NASA food science: Complete nutrition, emerging technologies, and the Mission to Mars

NASA is exploring all forms of cutting edge technology, from 3D printing to high pressure processing and more to be able to transition its food system from the International Space Station to a Mission to Mars, says Grace Douglas, PhD.

Dr Douglas, Advanced Food Technology Scientist at the NASA Johnson Space Center in Houston, told FoodNavigator-USA at the recent IFT Annual Meeting and Expo in Chicago that they are exploring how to work with the food system to promote health.

“We have a single source food system,” explained Dr Douglas, “so we have to make sure we’re providing everything.
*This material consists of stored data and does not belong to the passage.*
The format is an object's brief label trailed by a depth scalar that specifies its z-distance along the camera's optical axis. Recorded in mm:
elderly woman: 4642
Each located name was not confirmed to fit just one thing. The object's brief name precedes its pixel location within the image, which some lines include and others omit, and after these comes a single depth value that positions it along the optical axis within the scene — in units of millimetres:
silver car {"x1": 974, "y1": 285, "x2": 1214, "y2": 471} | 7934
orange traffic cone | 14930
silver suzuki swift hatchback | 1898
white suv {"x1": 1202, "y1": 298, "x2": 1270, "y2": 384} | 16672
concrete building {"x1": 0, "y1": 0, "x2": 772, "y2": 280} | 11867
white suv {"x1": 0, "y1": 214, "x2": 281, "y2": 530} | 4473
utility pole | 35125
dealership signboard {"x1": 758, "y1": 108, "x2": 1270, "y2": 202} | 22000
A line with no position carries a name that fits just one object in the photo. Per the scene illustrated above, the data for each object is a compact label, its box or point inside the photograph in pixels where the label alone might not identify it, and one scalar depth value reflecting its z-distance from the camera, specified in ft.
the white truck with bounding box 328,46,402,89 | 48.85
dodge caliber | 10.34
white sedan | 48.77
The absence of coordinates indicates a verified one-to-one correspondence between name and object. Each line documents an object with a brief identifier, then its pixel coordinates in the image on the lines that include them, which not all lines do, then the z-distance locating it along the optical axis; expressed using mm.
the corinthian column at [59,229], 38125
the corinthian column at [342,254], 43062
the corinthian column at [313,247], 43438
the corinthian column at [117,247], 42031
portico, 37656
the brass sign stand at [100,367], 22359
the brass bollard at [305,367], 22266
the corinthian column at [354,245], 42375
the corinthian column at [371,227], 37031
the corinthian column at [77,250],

And that means all the phenolics and the omegas, everything you normally get from fresh foods, we have to make sure you’re getting.

“We have seen things happen in space flight like immune changes, so is there a way to work with the food system to promote health. We’re working with the nutritional biochemists and the immunologists at NASA to see how we can maybe build our food systems in a way that would promote health, and what foods we would need to add or how we would need to stabilize it to ensure they’re getting those critical nutrients.”

NASA is also now seeing maintenance of bone and muscle mass in its astronauts, which it hadn’t seen before the past couple of years.

But what about going to Mars?

The ISS gets several resupply missions per year, with new foods delivered each time. “Freeze-dried foods only have about a six-month shelf life, and by the time you make it, package it and ship it, it may be six months old. By putting it in an aluminum over-wrap you get an additional year and a half because you’re reducing your oxygen and moisture transfer,” she said.

“Our retort thermo-stabilized foods get about a two, sometimes three year shelf-life, so because they’re able to get resupplied this system works. However, when you’re talking about a Mars mission this system the food would have to still have the acceptability that will keep them eating, it needs to have the variety so that they want to eat and they don’t get food fatigue, and it needs to have the nutrition. We’ve measured the nutritional degradation in some of our foods and we’ve seen some of the vitamins degrade to a very concerning level over that time.

“So we’re looking at other strategies like fortification, but you cannot over-fortify so much at the beginning that you have a concern there, and in general if you see nutrient degradation you’re also going to see acceptability degradation, so what we really want is stability.”

Emerging technologies

Dr Douglas said that NASA is looking at 3-D printing technology as a way to add precise nutrition. “You can be very precise because you’re using a 3D printer that calculates how much it’s adding and add it in a very precise way, and you don’t need much crew time to do that because it’s automated.”